• _SOURCE PASSAGE_
↓

Thanks for the information about the circumstances of the dial's
time-reading.

One more thing I should mention:

To azimuth-align the dial by adjusting it to say the time that it should
say, it isn't necessary to interpolate the dial's time-reading. You could
ask the relevant people at what approximate clock-times they'd like to
consider azimuth-aligning the dial.  Then you could calculate as follows:

1. Calculate what local true solar times correspond to those times that
they mentioned.

2, Determine and choose what whole (integer) hour true solar times (or
half-hour times, if the dial shows them and one of them is closer) are
closest to those local true solar times that you calculated in paragraph #1
above.

3. Then calculate what clock-times correspond to those times chosen in
paragraph #2 above.

On a notebook-page, write down, on separate lines, each of the clock-times
in paragraph #3 above, and next to it, on the same line, the local true
solar times chosen in paragraph #2 above.

Advise the relevant people to choose one of those listed clock-times, and,
at that time, rotate the dial so that it shows the whole or half-hour local
true solar time that is written next to it on the same line.

--------------------------------

And it goes without saying that any dial-time and clock-time comparisons
made for the purpose of calculating the azimuth-alignment error should be
done at times when the dial-time is such that the shadow is exactly on an
hour-line, half-hour line, quarter-hour line, 10-minute-line...or, in other
words, some line on the dial-fact.  In other words, you can and should
choose a clock-time for the comparison, at which you aren't going to have
to interpolate the dial-time.

---------------------------------

One more thing:

If two different clock-time/dial-time comparisons give different values for
the azimuth-alignment error, then that suggests that the dial has more
problems than just its azimuth-alignment.

↑

• _DIRECTIVES_
[a] Transcribe the stretch of the sundial-alignment passage from "Advise the relevant" through "the same line.".
[b] Write the next part of the sundial-alignment passage, picking up after its final sentence.

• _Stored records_
↓

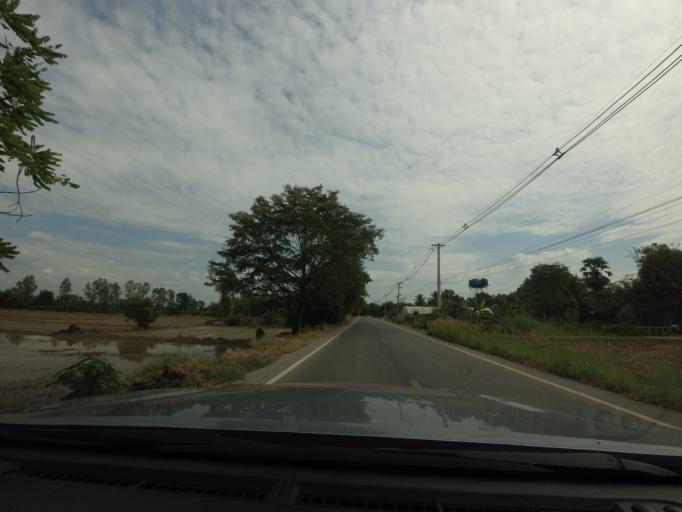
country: TH
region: Phitsanulok
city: Wang Thong
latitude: 16.7231
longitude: 100.3527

↑

• _OUTPUTS_
[a]
Advise the relevant people to choose one of those listed clock-times, and,
at that time, rotate the dial so that it shows the whole or half-hour local
true solar time that is written next to it on the same line.

[b]
>From various points on the north and south edges of the equatorial band,
measure the distance from the edge of the band to the center of the
band-circle.   ...to find out if the equatorial-band is circular and the
gnomon is centered in it.

Look at the dial from the side, using a T-square, to judge whether the
gnomon is perpendicular to the edges of the equatorial-band.
I'd expect that, if it's off enough to cause a 22.5 minute problem, the
non-perpendicularity would be quite noticeable.

Inexpensive Band-Equatorials, such as inexpensive Armillaries,always do
terribly by these construction-standards. Out of round band, uncentered,
non-perpendicular gnomon.

Michael Ossipoff







...

On Tue, Sep 25, 2018 at 9:26 PM Steve Lelievre <
steve.lelievre.can...@gmail.com> wrote:

> Yep, that's it.
>
> Steve
>
> On 2018-09-25 6:09 PM, Hank de Wit wrote:
> > Is this the dial?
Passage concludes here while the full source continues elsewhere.